Exercise objective
Please give the number of lines in the material below that contain "COMBDLY", and provide nothing besides that number.

Entries provided
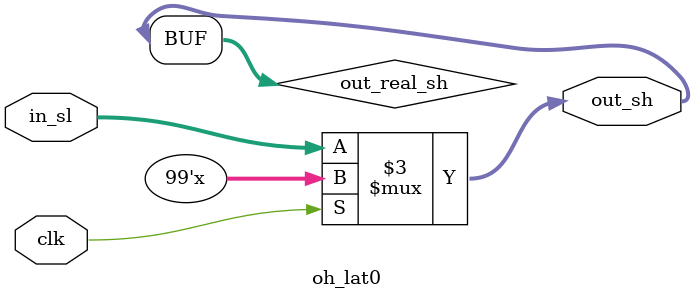
<source format=v>

module oh_lat0 (/*AUTOARG*/
   // Outputs
   out_sh,
   // Inputs
   in_sl, clk
   );

   parameter DW=99;

   input  [DW-1:0] in_sl; 
   input 	   clk;
   output [DW-1:0] out_sh;

   reg  [DW-1:0]   out_real_sh;

 
   /* verilator lint_off COMBDLY */
   // # Real lat0
   always @ (clk or in_sl)
     if (~clk)
       out_real_sh[DW-1:0] <= in_sl[DW-1:0];
   /* verilator lint_on COMBDLY */


`ifdef DV_FAKELAT
   // # negedge FF
   reg [DW-1:0]    out_dv_sh;
   always @ (negedge clk)
     out_dv_sh[DW-1:0] <= in_sl[DW-1:0];
   assign out_sh[DW-1:0] = out_dv_sh[DW-1:0];

   // #########################################
`else // !`ifdef DV_FAKELAT
   // #########################################
   assign out_sh[DW-1:0] = out_real_sh[DW-1:0];
   // #########################################
`endif // !`ifdef CFG_FAKELAT


endmodule // oh_lat0


</source>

Exercise solution
2